Near Dhanushkodi - sea on both sides 

A railway station of the ghost town

A sip of coconut water and we hopped into our Innova and headed to Dhanushkodi which is a tapering piece of land from where Lord Rama and his army of vanaras were supposed to have built the Ram setu. Sri Lanka they say is a mere 40 kms from the end of that land. People cannot stay back in Dhanushkodi and must return by 5 pm.
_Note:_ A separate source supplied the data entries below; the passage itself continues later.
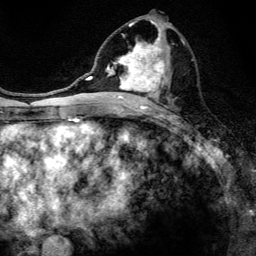
Breast MRI, one axial slice. Position 65 of 134 along the scan axis. Cropped to one breast. Dynamic contrast-enhanced series, time point 2 of 6 at this slice position (early post-contrast). 3 T. TE 4.2 ms, TR 8.6 ms. 1.2 mm slice thickness. 256 × 256 image matrix. Female patient.
Outlined on this slice (semi-automatically segmented with operator editing):
- enhancing-tissue mask used for the functional tumour volume (all voxels passing the contrast-enhancement thresholds inside the analysis volume; usually the tumour): bounding box (x1, y1, x2, y2) in pixels: (97, 21, 185, 108)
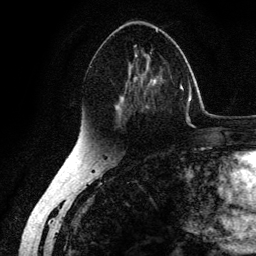
Breast MRI (dynamic contrast-enhanced), one axial slice; position 75 of 134 along the scan axis; cropped to one breast; dynamic contrast-enhanced series, time point 2 of 6 at this slice position (early post-contrast); 3 T; TE 4.2 ms, TR 7.9 ms; 1.2 mm slice thickness; 256 × 256 image matrix. Female patient.
Annotated regions visible in this slice (semi-automatically segmented with operator editing):
- enhancing-tissue mask used for the functional tumour volume (all voxels passing the contrast-enhancement thresholds inside the analysis volume; usually the tumour): bounding box [x1, y1, x2, y2] px = [112, 29, 164, 124]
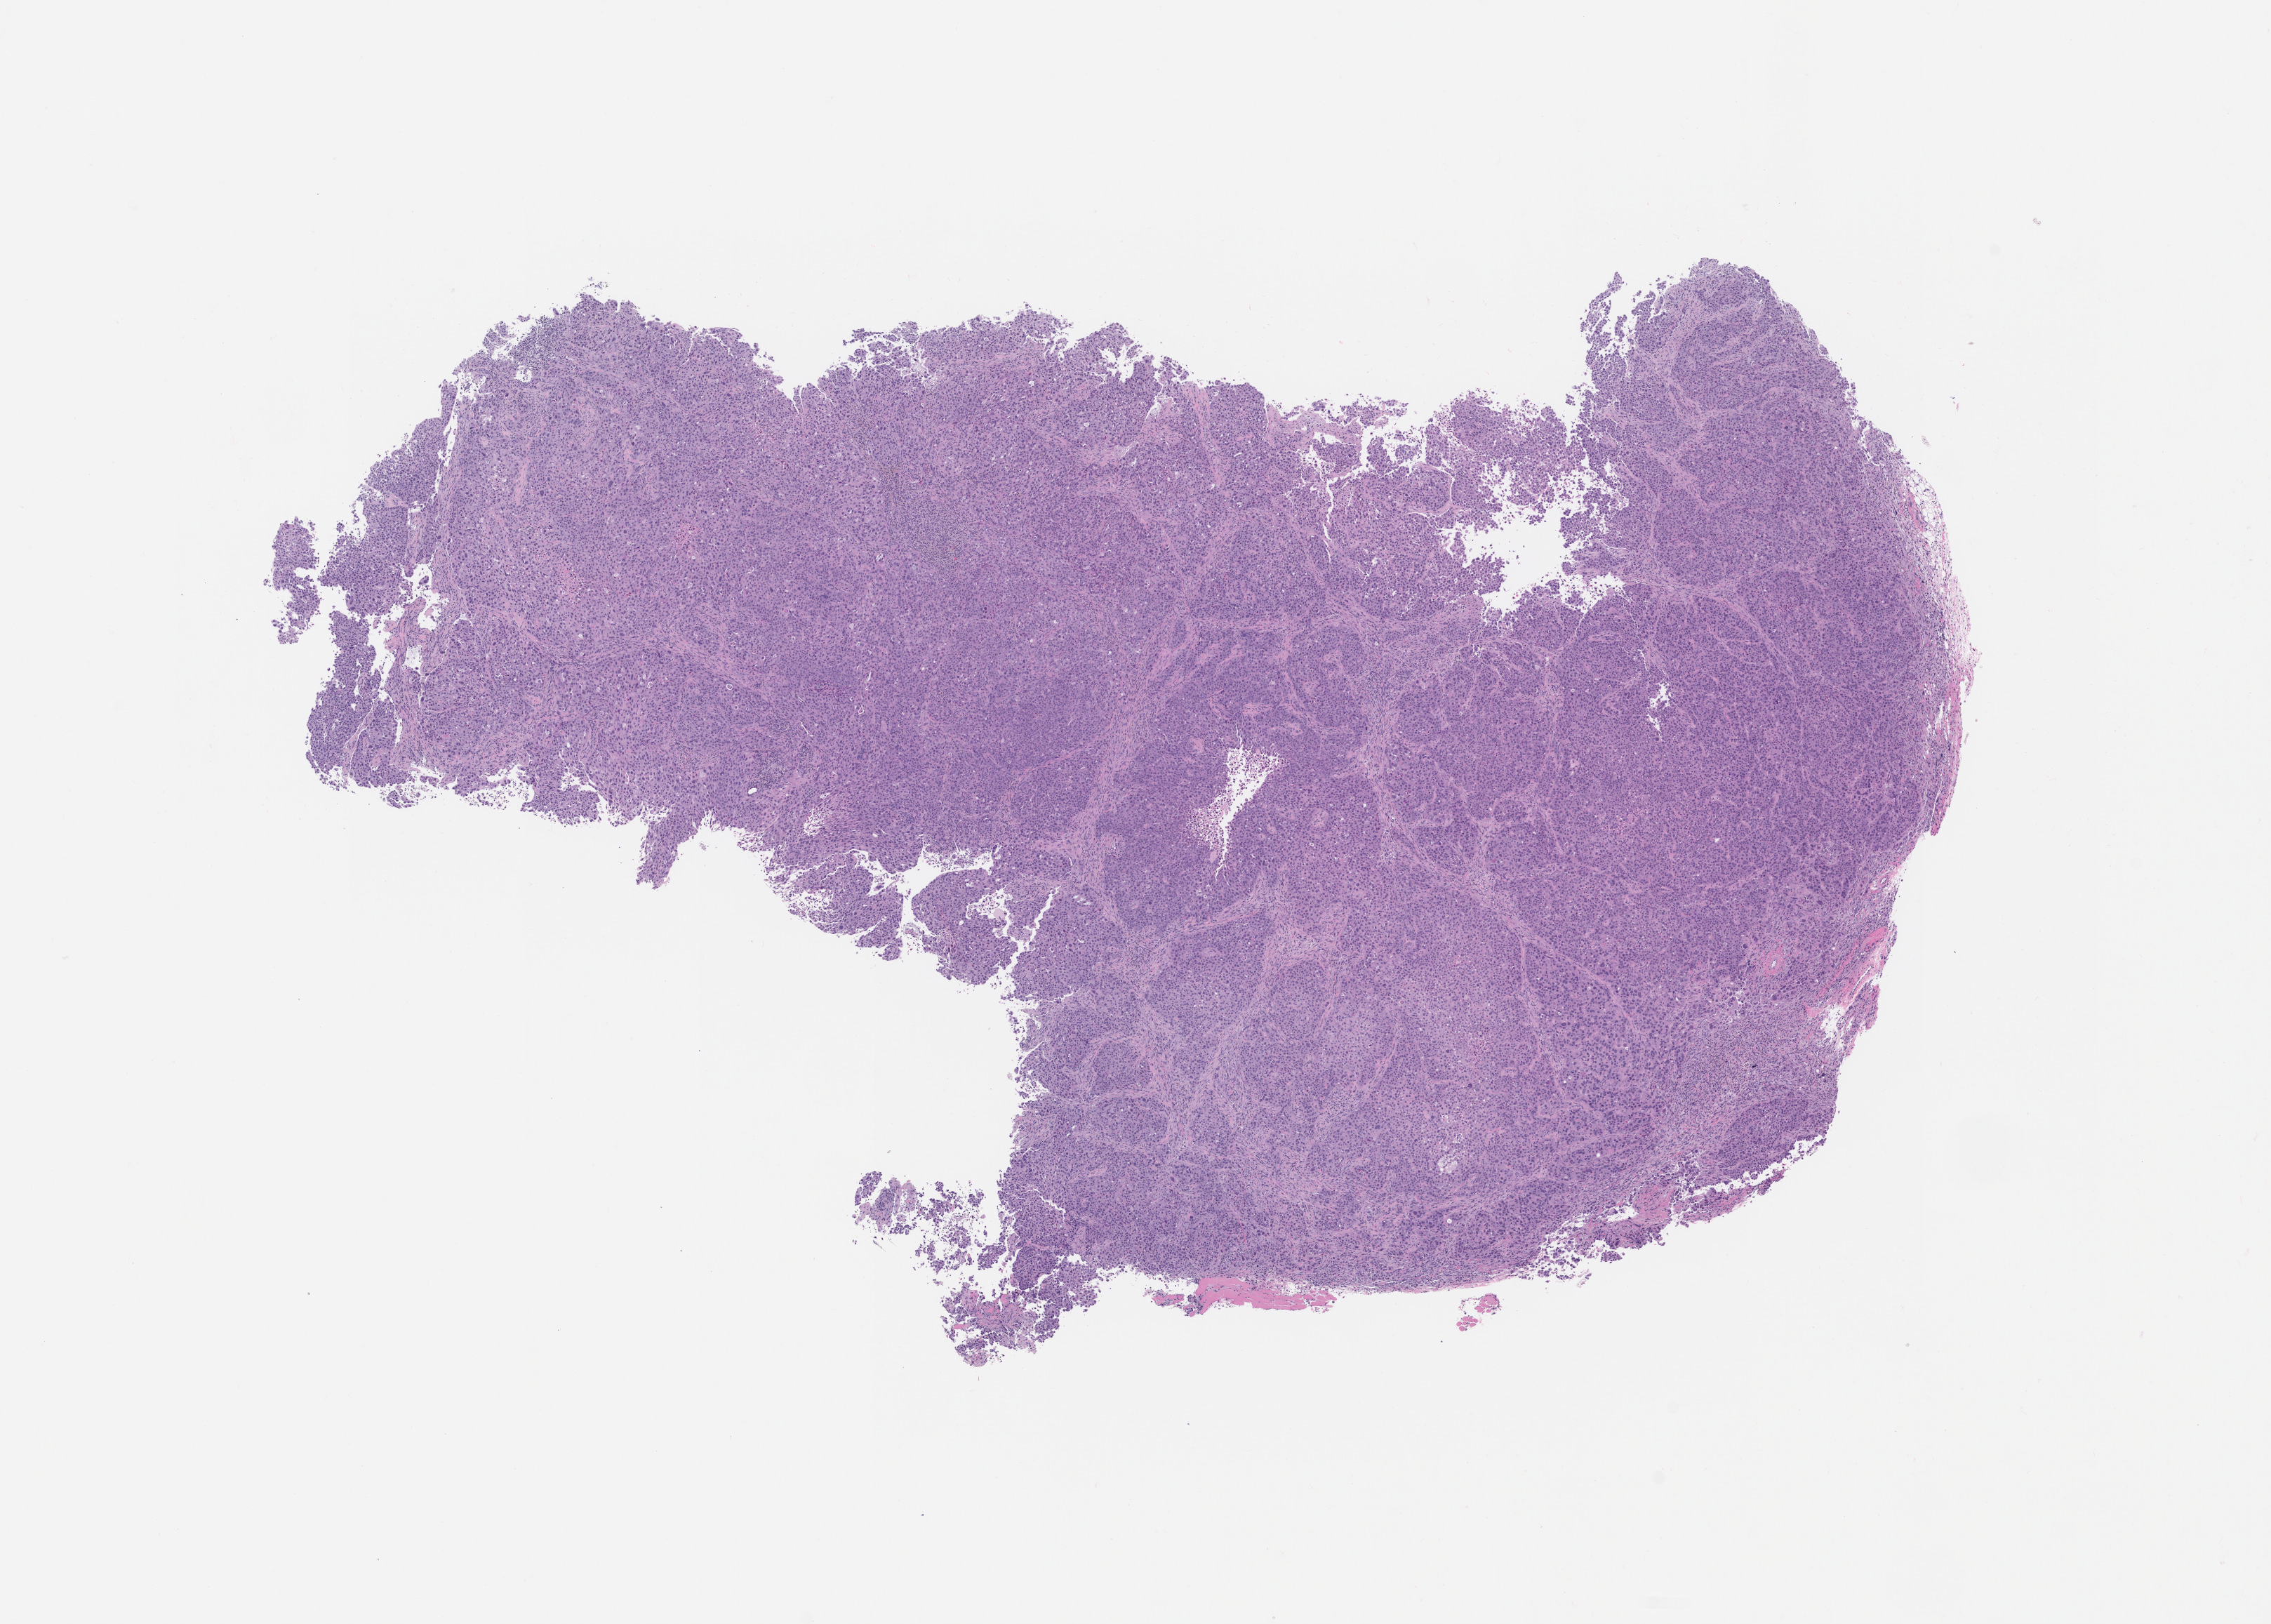
Haematoxylin and eosin whole-slide image of a patient-derived xenograft (PDX) tumor grown in a mouse, passage 1, whole scanned area (about 13.0 x 9.3 mm) shown as a low-resolution overview, FFPE section, tumor site category: lung.
Originating patient diagnosis: Lung Adenocarcinoma.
Traffic jam at end of land


Fish meal at hut

There was once a village they say ad a proper civilisation with a railway station, houses and such which was destroyed in a cyclone. All that remains now is the ghost town of Dhanushkodi. Our driver took us into the strip of land packed with cars and minivans and such, causing a huge traffic jam. We got off some distance away - sea on both sides, gusty winds that blew our caps away. I walked by the sea and wet my feet, walked right to the tip where there is a circular path. People just sat there watching the ocean - pineapple and mango strips there to eat along with coconut water. My phone got stuck so I could not take pics. Also realised that we were out of India's network and our Airtel network was showing international roaming.
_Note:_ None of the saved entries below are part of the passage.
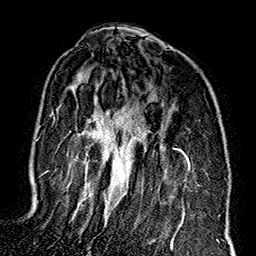
Breast MRI (dynamic contrast-enhanced), one axial slice. Position 104 of 160 along the scan axis. Cropped to one breast. Dynamic contrast-enhanced series, time point 2 of 7 at this slice position (early post-contrast). 1.5 T. TE 2.7 ms, TR 5.1 ms. 256 × 256 image matrix, field of view 178 × 178 mm. Female patient.
Annotated regions visible in this slice (semi-automatic segmentation, software-assisted and operator-edited):
- enhancing-tissue mask used for the functional tumour volume (all voxels passing the contrast-enhancement thresholds inside the analysis volume; usually the tumour): box from (x=44, y=75) to (x=190, y=248) px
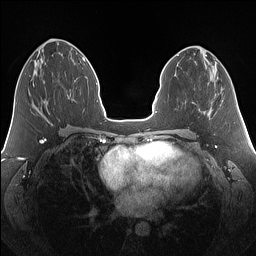
Breast MRI (dynamic contrast-enhanced), one axial slice; slice 62 of 160 in the series (ordered by position); dynamic contrast-enhanced series, time point 2 of 7 at this slice position (early post-contrast); 1.5 T; TE 1.4 ms, TR 5 ms; 1.25 mm slice thickness; 256 × 256 image matrix. Female patient.
Annotated regions visible in this slice (semi-automatic segmentation, software-assisted and operator-edited):
- enhancing-tissue mask used for the functional tumour volume (all voxels passing the contrast-enhancement thresholds inside the analysis volume; usually the tumour): bounding box [x1, y1, x2, y2] px = [33, 85, 59, 121]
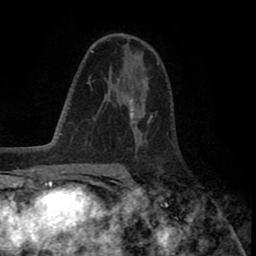
Breast MRI (dynamic contrast-enhanced), one axial slice. Position 49 of 80 along the scan axis. Cropped to one breast. Dynamic contrast-enhanced series, time point 2 of 8 at this slice position (early post-contrast). 1.5 T. TE 2.6 ms, TR 5.6 ms. 256 × 256 image matrix, field of view 170 × 170 mm. Female patient.
Outlined on this slice (semi-automatically segmented with operator editing):
- enhancing-tissue mask used for the functional tumour volume (all voxels passing the contrast-enhancement thresholds inside the analysis volume; usually the tumour): bounding box <117,73,142,140> (left, top, right, bottom; pixels)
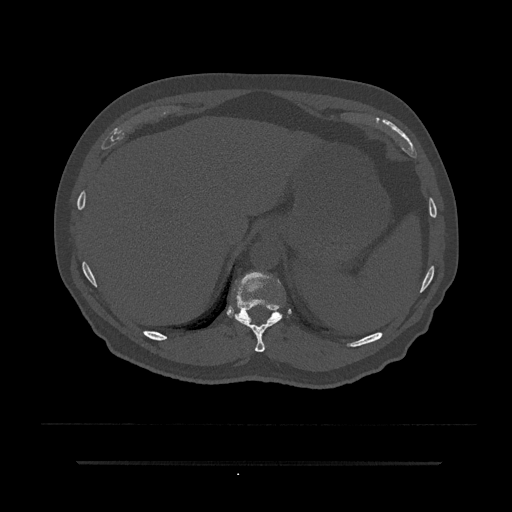
CT including the spine, one axial slice. Position 299 of 797 along the scan axis. 120 kVp. Bone window (W 1800 / L 400 HU). 0.5 mm slice thickness. 512 × 512 image matrix, field of view 464 × 464 mm. Male patient, age 59 years. From the clinical record (not read from this slice): primary cancer: bile ducts; vertebrae with lytic lesions (as recorded): T10.
Structures marked on this image (semi-automatically segmented with operator editing):
- T10 vertebra: bounding box (x1, y1, x2, y2) in pixels: (235, 316, 282, 352)
- T11 vertebra: (229, 272, 290, 323)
Our dhaba - many such here

View from lighthouse of land end

Ghost town view


We soon made our way back to the Innova, found ourselves a hut which the driver suggested was best for local fish curry and rice and we sat down for a nice meal. After that we headed out - Krishna, Santosh and me climbed atop the lighthouse from where we got brilliant views of the Land's End and the ghost town and then climbed down. 

Rama temple 

Pamban bridge

Not enough time to check out the Kalam Memorial so we skipped it and went (we passed by a sign that said, way to Kalam's house) and a huge tank. We stopped for a moment on the Pamban bridge and then off we headed back to Tuticorin.

Love these - cricket in open grounds

More cricket

Homeward bound!

One stop for chai and snack and we were back at the Hotel by 8 pm. Day well spent.